Pip Utton's one man play "Adolf" was first performed at the Fringe in 1997, winning him a nomination for best actor award by The Stage. Since then it has toured the world - including Hong Kong, India, Australia and Berlin - as one of the most successful solo shows of the last decade. Ten years on, Adolf is back in town.
The spectre of Adolf Hitler is closer than we think. We meet him in the bunker near the end of his regime. At first he seems weakened, almost beaten as he rails against his generals who have abandoned him, but he has a message for us. The audience are drawn in, complicit as he refers to us as his friends, the party faithful who have stayed by him. "Sit up straight" he instructs as he delivers a calculated guide to rebuilding the cause.
The tools are brutal, uncompromising, manipulating and ultimately beyond reason. Now the orator, he stirs to a rousing explanation of his pre-ordained role, his destiny. While we know his techniques for winning hearts and minds, he is transfixing, the reasoning beguiling. "How can it be wrong when we put the German people first?" he demands as he lists his triumphs and rages against the Jewish conspiracy.

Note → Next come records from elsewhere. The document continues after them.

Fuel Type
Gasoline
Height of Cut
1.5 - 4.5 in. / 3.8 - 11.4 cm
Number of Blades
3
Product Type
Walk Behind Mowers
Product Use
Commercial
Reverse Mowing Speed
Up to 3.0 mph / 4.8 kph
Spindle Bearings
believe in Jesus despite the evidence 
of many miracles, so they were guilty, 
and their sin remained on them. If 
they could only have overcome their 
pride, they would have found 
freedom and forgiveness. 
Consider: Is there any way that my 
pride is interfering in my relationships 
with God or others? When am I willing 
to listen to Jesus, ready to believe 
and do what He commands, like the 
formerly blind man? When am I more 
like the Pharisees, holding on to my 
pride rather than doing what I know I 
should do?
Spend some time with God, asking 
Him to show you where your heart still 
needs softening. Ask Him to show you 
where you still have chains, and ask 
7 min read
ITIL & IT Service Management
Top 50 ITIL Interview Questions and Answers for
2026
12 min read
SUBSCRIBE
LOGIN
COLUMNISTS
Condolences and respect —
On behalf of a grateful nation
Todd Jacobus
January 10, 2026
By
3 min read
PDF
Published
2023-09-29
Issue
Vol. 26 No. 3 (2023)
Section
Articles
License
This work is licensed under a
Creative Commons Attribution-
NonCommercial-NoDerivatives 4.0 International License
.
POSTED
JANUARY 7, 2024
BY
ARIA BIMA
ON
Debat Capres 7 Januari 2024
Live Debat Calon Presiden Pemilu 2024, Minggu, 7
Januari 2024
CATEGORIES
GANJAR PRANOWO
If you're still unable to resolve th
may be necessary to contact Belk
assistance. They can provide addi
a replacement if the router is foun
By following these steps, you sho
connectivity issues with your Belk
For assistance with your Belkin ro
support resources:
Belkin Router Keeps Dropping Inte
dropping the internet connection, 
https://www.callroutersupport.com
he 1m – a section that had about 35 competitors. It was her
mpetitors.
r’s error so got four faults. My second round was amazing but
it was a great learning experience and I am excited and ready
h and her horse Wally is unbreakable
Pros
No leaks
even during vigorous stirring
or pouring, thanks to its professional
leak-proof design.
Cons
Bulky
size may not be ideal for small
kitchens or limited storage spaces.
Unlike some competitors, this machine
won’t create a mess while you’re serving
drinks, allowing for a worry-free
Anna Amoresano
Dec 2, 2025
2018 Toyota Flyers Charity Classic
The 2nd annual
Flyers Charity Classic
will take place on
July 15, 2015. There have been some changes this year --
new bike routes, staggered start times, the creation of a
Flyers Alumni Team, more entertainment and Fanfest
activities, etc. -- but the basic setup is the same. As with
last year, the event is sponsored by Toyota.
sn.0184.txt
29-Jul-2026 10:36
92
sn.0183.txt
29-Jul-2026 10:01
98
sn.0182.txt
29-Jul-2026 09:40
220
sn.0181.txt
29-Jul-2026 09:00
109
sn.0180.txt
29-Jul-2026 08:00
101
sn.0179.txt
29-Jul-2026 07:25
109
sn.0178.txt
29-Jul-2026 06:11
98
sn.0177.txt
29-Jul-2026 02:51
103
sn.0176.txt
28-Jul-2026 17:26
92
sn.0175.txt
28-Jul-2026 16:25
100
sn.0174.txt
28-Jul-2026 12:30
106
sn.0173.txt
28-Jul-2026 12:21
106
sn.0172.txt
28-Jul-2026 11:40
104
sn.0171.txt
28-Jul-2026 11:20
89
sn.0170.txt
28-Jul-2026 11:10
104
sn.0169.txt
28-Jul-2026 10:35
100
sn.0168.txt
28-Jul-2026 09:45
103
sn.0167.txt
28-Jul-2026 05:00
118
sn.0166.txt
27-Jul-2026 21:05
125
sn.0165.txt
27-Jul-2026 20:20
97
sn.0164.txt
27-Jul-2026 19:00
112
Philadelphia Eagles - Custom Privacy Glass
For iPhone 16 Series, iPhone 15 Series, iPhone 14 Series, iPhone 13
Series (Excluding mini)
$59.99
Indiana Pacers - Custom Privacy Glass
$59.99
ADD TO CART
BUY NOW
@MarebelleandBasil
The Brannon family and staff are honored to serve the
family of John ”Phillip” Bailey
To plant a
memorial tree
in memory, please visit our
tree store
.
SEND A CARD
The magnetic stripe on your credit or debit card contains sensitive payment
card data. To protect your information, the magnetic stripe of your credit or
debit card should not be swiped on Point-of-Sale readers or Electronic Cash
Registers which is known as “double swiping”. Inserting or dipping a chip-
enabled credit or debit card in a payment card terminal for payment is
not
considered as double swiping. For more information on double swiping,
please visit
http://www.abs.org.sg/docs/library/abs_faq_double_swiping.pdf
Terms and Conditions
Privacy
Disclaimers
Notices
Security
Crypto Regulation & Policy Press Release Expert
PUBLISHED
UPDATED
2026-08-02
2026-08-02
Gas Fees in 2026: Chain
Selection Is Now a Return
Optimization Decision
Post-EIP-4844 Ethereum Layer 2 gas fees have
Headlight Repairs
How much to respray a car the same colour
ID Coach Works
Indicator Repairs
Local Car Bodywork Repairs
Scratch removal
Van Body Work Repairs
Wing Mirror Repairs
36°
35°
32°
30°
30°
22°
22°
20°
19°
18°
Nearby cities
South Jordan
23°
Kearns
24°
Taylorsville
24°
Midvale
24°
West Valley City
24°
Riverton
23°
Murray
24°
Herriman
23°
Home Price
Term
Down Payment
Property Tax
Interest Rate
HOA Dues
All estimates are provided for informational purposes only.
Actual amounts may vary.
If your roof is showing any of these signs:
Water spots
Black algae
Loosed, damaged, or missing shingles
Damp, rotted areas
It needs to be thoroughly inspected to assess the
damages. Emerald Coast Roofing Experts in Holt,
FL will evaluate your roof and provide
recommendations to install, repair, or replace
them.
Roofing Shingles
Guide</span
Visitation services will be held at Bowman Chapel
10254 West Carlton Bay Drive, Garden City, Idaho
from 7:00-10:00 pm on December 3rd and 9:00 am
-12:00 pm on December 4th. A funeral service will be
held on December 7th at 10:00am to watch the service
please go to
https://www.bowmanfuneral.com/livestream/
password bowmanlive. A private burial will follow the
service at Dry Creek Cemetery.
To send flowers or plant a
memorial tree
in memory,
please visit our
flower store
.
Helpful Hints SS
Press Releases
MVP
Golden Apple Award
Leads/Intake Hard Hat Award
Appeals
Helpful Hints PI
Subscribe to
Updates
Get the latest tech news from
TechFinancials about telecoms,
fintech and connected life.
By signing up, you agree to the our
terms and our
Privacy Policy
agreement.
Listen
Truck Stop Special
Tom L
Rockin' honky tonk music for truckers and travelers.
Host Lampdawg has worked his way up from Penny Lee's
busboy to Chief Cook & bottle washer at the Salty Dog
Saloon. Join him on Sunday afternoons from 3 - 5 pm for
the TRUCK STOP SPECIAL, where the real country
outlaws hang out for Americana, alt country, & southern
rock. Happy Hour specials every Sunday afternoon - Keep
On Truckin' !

With a simple loosening of the tie he starts the transformation to an avuncular cheeky-chappie, cadging a fag and a beer. He jokes about modern conflicts, asylum seekers, his vision for a green and pleasant land and we are challenged whether we haven't had similar thoughts.
The little Hitlers are still out there just waiting to be let in. In humanising a monster Pip Utton has created a piece of mind-bending theatre.